In [10]:
import os
import MDAnalysis as mda
import prolif as plf
from MDAnalysis.topology import guessers
from tqdm.auto import tqdm
import pandas as pd

In [2]:
SYSTEMS = {
    "WT": ("WT.gro", "md_200ns_fit.xtc", "WT_frame0.pdb"),
    "P48L_H83Y": ("P48L_H83Y.gro", "md_p48l_h83y.xtc", "P48L_H83Y_frame0.pdb"),
    "R131P_G55C": ("R131P_G55C.gro", "md_r131p_g55c.xtc", "R131P_G55C_frame0.pdb"),
}

###### We generate frame0.pdb to obtain a topology that exactly matches the trajectory.
###### The PDB file is extracted from the first frame of the XTC trajectory, ensuring it contains the same atoms and atom ordering as the trajectory. It is then used as a reliable topology for ProLIF analysis, independently of any issues with the .gro file.

In [3]:
# --- utilities ---
def ensure_elements(u: mda.Universe):
    if not hasattr(u.atoms, "elements"):
        u.add_TopologyAttr("elements", guessers.guess_types(u.atoms.names))

def make_frame0_pdb_from_gro(gro: str, out_pdb: str):
    u0 = mda.Universe(gro)  # topology only
    ensure_elements(u0)
    u0.atoms.write(out_pdb)

In [4]:
# --- ensure that frame0 PDB is available for all systems ---
for sysname, (gro, xtc, out_pdb) in SYSTEMS.items():
    if not os.path.exists(out_pdb):
        print(f"[{sysname}] writing {out_pdb} from {gro}")
        make_frame0_pdb_from_gro(gro, out_pdb)
    else:
        print(f"[{sysname}] exists: {out_pdb}")

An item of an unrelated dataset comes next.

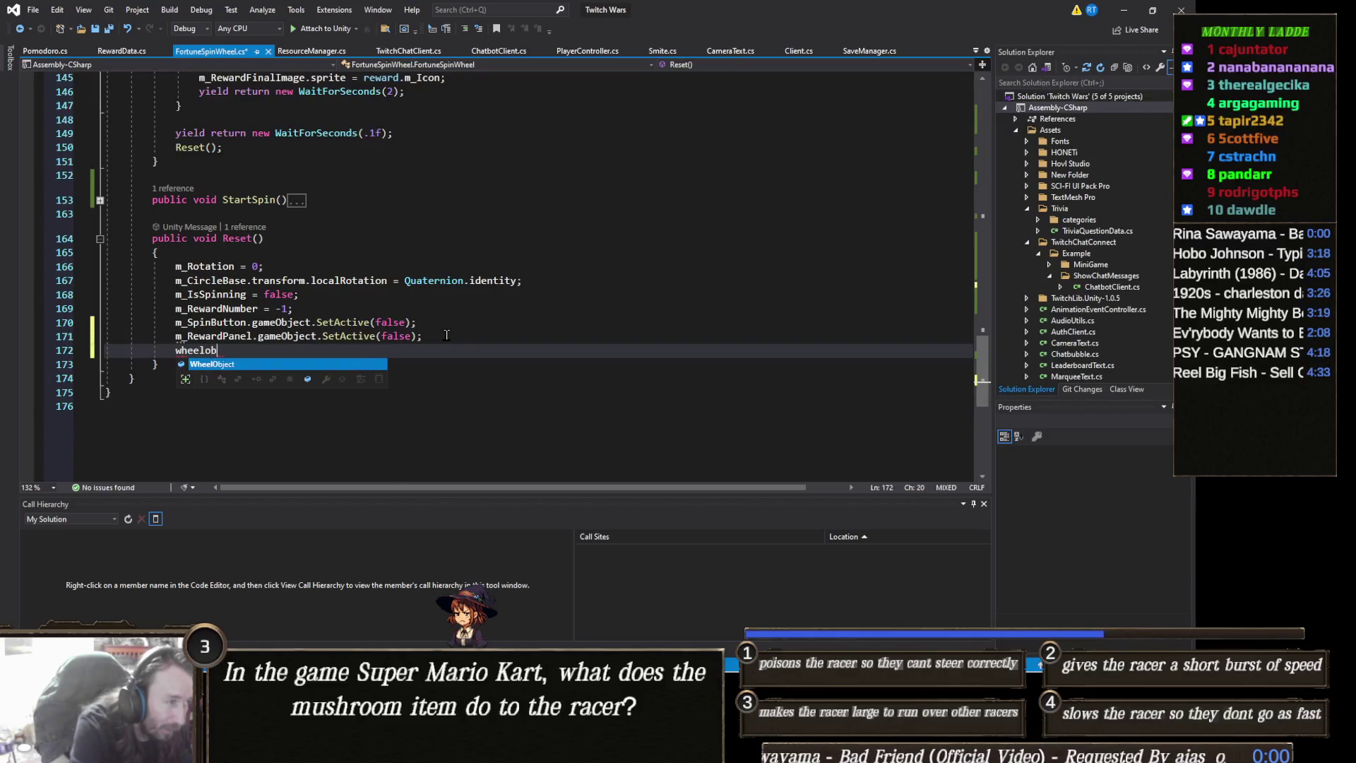
text(.SetActive)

[WT] exists: WT_frame0.pdb
[P48L_H83Y] exists: P48L_H83Y_frame0.pdb
[R131P_G55C] exists: R131P_G55C_frame0.pdb


In [5]:
# --- configure the fingerprint ---
fp = plf.Fingerprint([
    "HBDonor",
    "HBAcceptor",
    "Anionic",
    "Cationic",
    "PiCation",
    "Hydrophobic",
    "VdWContact",
])

In [None]:
# Compute an intraprotein fingerprint with frame subsampling and save the results
# Output: *_fingerprint.pkl files containing intraprotein interactions

results = {}

target_frames = 4000 # can be changed 

for sysname, (gro, xtc, pdb) in SYSTEMS.items():
    print(f"\n=== {sysname} ===")

    u = mda.Universe(pdb, xtc)
    ensure_elements(u)

    protein = u.select_atoms("protein")
    protein.guess_bonds()

    n_frames = len(u.trajectory)
    step = max(1, n_frames // target_frames)
    used_frames = (n_frames + step - 1) // step
    print(f"Total frames: {n_frames} → using {used_frames} frames (step={step})")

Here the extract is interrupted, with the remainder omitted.